FIGS. 5a-5e show a fifth filling possibility.

The stages shown in FIGS. 5a and 5b are identical to those of FIGS. 4a and 4b and they will not be described again.

In the following stage, illustrated by FIG. 5c, the active product 2 is introduced into the pouch 9 by injection through the valve 11.

A quantity of propellant means 14 is then introduced into the pouch 9, also by injection, through the valve 11. FIG. 5d shows the device in diagrammatic form at the end of this injection.

The pouch 9 is then drained by pressing the valve 11 so that the level of the active product 2, expanded by the propellant, comes close to the valve 11, as illustrated in FIG. 5e.

FIGS. 6a-6e show a filling possibility for a container 3a without the filling orifice of the preceding figures.

A quantity of propellant means 14 is introduced via the upper opening 4aof the container 3a, in the cold state, i.e. at a sufficiently low temperature so that the propellant means remains in the liquid state under atmospheric pressure. The pouch 9 is then introduced into the container 3a, then the valve 11 is placed over the opening 4a and the cup 12 is crimped on to the edge 5a as illustrated in FIG. 6b.

The propellant means 14 situated in the volume 10 is then confined in a sealed manner. It is no longer necessary to keep the container 3a at a low temperature.

In the next stage, illustrated in FIG. 6c, the active product 2 is introduced into the interior of the pouch 9 by injection through the valve 11.

The pouch 9 is then drained by actuating the valve 11, as illustrated in FIG. 6d.

A quantity of propellant means 14 is then injected through the valve 11 into the interior of the pouch 9. The device 1a is ready to operate.

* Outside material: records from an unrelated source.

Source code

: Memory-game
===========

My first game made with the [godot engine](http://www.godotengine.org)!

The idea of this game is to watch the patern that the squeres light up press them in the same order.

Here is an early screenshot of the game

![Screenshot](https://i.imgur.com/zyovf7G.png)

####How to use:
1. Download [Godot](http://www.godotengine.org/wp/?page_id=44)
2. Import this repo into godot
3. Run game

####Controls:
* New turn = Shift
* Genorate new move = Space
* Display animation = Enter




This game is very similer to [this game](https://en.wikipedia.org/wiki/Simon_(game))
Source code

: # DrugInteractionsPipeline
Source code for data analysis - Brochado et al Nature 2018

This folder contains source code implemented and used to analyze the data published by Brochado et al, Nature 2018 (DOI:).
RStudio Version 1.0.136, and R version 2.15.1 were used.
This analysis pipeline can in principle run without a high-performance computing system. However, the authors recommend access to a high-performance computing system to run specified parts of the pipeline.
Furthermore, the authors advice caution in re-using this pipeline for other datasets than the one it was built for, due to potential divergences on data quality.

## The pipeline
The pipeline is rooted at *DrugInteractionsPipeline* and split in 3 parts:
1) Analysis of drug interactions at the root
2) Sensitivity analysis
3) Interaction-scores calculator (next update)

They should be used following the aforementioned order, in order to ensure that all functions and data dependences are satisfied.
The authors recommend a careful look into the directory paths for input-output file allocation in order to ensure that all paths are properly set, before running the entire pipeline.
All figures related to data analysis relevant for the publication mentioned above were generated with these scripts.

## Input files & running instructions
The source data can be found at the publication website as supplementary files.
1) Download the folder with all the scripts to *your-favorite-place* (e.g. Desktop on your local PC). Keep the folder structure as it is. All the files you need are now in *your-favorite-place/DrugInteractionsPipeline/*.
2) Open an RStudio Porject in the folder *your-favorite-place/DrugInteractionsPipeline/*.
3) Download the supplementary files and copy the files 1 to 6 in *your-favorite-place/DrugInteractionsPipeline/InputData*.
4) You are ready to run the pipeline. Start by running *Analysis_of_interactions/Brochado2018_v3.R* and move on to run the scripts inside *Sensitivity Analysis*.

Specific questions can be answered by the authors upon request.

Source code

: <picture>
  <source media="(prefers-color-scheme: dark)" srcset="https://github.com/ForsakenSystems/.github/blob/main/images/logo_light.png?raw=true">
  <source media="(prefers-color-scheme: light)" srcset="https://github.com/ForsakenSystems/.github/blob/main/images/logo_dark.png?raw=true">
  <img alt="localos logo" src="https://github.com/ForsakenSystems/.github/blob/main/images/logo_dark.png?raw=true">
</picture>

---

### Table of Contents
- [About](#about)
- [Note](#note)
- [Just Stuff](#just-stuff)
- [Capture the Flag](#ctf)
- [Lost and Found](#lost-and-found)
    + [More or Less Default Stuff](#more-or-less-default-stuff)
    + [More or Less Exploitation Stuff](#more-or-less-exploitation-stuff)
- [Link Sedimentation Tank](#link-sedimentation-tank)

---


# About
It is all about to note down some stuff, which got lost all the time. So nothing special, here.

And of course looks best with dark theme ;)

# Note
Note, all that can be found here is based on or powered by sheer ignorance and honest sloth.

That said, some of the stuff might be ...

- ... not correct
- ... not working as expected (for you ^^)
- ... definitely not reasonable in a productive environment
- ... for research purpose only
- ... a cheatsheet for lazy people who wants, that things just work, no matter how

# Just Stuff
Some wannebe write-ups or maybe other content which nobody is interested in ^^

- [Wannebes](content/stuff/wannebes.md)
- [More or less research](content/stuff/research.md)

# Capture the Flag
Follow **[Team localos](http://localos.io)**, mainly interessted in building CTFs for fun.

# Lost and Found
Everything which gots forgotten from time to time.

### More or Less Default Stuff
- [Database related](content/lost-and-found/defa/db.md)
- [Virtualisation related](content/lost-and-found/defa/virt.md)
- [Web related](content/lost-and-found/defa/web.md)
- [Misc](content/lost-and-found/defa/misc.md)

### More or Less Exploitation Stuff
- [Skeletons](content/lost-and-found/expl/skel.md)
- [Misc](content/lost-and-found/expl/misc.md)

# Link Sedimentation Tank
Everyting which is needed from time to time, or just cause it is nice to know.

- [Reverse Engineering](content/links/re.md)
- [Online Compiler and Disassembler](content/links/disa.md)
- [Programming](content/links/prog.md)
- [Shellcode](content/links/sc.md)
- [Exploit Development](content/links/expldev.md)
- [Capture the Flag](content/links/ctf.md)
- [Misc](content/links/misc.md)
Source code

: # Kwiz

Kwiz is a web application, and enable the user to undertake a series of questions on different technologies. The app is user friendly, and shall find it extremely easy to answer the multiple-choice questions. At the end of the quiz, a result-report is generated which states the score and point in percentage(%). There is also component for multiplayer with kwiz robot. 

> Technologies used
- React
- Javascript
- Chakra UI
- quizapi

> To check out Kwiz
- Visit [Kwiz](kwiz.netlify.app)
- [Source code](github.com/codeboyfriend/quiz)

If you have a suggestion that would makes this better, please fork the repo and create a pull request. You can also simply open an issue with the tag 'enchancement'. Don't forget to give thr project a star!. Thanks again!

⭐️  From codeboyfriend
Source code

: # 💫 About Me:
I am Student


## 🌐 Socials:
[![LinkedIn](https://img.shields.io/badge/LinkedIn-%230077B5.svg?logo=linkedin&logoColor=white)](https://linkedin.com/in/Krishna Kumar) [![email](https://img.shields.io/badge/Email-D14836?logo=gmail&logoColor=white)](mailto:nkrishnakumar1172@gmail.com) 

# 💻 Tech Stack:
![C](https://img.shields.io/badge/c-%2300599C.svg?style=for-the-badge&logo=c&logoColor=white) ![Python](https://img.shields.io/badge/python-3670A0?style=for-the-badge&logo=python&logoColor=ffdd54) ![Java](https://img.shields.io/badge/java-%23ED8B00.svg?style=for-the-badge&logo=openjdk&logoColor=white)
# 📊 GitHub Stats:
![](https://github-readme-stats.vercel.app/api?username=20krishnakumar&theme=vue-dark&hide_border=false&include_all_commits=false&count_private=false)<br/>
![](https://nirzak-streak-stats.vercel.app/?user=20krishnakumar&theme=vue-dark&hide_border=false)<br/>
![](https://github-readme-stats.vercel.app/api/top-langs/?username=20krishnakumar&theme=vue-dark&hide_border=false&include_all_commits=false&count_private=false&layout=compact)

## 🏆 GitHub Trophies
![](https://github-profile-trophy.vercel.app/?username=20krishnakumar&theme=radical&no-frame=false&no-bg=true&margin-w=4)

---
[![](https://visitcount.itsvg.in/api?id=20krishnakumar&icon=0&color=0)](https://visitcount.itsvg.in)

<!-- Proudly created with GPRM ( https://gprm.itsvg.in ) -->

The invention provides a device for the pressurised dispensing of a product, which may be used in an upright position and upside down and which ensures good constancy of the flow rate, and excellent characteristics of the product dispensed.

Claims

I claim:

1. A device for the pressurized dispensing of a product comprising a container having an upper part with an opening fitted with a distribution valve, and a flexible pouch disposed in an interior of said container, the product to be dispensed being situated in the interior of said flexible pouch; a propellant means being present in said flexible pouch and in a volume of the container situated around the flexible pouch, said flexible pouch being made of a membrane sufficiently permeable to allow the propellant means in gaseous form to pass from the volume exterior of said pouch to the interior of said pouch, to maintain an equilibrium of gaseous pressure of the propellant means between the volume exterior of the pouch and the interior of said pouch, said propellant means in said flexible pouch being a single propellant means and identical to the propellant means in said volume of the container exterior to said pouch.

2. Device according to claim 1, wherein the pouch (9) is made of one of the materials belonging to the group: polyethylene, polypropylene, polyethylene/terephthalate.

3. Device according to claim 1, wherein the pouch (9) comprises a combination of polyolefin films.

4. Device according to claim 1, wherein the thickness of the pouch (9) is between 0.2 and 0.6 mm, according to the nature of the material used to form the pouch.

5. Device according to claim 1, wherein the container (3) comprises in its wall, particularly in its base (6), a filling orifice (7) closed by a filling plug (8).

6. Device according to claim 1, wherein the pouch comprises a combination of polyester films.